Du terrorisme aux conflits entre voisins, l’eau du Moyen-Orient otage des tensions

Dans le Forum de haut niveau de « Blue Peace » qui vient d'avoir lieu à Istanbul, et auquel participait le Liban, les craintes liées à la mainmise des terroristes sur des cours d'eau majeurs et des barrages en Irak a failli voler la vedette aux tensions usuelles entre les pays.

La toute nouvelle Université de MEF, qui a accueilli le forum de Blue Peace.

Le nom de l'État islamique, ou Daech, a été mentionné plus que de coutume dans le Forum de haut niveau de « Blue Peace », organisé à Istanbul (il devait se tenir initialement à Suleimaniyah dans le Kurdistan irakien, mais a été délocalisé pour des raisons de sécurité). Le volet Moyen-Orient de l'initiative lancée depuis 2011 par le think tank indien Strategic Foresight Group (SFG) et financée par l'Agence suisse pour le développement et la coopération, se penche sur les difficiles négociations dans une région particulièrement pauvre en eau, regroupant la Turquie, l'Irak, la Syrie, le Liban et la Jordanie. À ces complications régionales usuelles est venu se greffer le facteur du terrorisme avec son lot d'imprévisibles, notamment depuis le début des frappes de la coalition en Irak et en Syrie : menaces de détruire des barrages, d'inonder des localités entières, d'empoisonner des sources...
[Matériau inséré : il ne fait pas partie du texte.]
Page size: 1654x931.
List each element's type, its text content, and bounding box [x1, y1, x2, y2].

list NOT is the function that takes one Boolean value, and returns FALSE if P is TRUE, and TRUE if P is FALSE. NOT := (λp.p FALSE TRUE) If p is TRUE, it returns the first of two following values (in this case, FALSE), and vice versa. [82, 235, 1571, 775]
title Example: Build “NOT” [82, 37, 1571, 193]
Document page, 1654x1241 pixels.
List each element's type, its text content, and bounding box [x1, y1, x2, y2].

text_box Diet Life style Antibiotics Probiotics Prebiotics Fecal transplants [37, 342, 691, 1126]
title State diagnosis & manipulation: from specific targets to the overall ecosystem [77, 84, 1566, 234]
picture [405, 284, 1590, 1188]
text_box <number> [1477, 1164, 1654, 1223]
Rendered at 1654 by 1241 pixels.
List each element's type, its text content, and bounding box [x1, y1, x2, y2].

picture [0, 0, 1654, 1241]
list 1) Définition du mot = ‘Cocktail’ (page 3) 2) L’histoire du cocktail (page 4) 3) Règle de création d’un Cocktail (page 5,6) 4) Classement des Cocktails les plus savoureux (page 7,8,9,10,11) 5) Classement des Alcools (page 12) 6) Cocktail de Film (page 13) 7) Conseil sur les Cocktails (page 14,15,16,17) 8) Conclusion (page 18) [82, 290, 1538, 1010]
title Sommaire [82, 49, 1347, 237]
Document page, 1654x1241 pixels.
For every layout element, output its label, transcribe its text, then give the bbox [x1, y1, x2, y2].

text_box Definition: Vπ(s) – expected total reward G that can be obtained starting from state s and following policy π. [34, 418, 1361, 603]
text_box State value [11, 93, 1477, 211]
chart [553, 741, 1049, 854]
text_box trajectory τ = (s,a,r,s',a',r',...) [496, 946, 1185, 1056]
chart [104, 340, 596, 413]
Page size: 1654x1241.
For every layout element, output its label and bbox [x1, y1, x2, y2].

(Pour mémoire : Protéger la source de Jeïta, c'est protéger plus de 70 % de l'eau de Beyrouth)


Que représente cette sanglante parenthèse dans une région initialement soumise aux tensions ? « Il faut protéger les sources d'eau et les ouvrages sur les fleuves », a-t-on entendu dire plusieurs intervenants (décideurs, experts, journalistes...) au cours de ce forum. « Les terroristes utilisent l'eau comme instrument dans leurs opérations militaires, menaçant, par exemple, de détruire des barrages, a dit Safa Rasul, conseiller adjoint à la sécurité nationale en Irak. Ils peuvent aller jusqu'à empoisonner l'eau, ou encore utiliser leur occupation de points stratégiques pour contrôler la population. »

« Quand Daech sera éliminé, il faudra que les pays de la région créent un comité de gestion de leurs bassins, et gardent le projet de coopération vivant à tout moment », a martelé Mustapha Kibaroglu, président du département de sciences politiques à l'université turque de MEF, qui a accueilli le congrès.
Le conflit syrien et les problèmes sécuritaires en Irak ont eu une autre conséquence sur leurs voisins : l'afflux considérable de réfugiés, notamment au Liban, en Turquie et en Jordanie. Le député Bassem el-Chab, seul parlementaire libanais présent au forum, et Zeina Majdalani, du bureau du Premier ministre, n'ont pas manqué d'insister sur la pression que constituent un million et demi de réfugiés sur les ressources hydrauliques du Liban, en une année particulièrement sèche.

(Pour mémoire : Des étudiants libanais proposent une solution à la pénurie d’eau)

 

De l'actualité avant et après Daech

Mais l'émergence de Daech et le conflit en Syrie, malgré leur gravité, ne sont pas suffisants pour changer à eux seuls la donne. À la question de savoir si les négociations se portaient mieux en temps de stabilité, Yasar Yakis, ancien ministre turc des Affaires étrangères, déclare à L'Orient-Le Jour avec le flegme qui le caractérise : « Je suis obligé de reconnaître que cela est faux. »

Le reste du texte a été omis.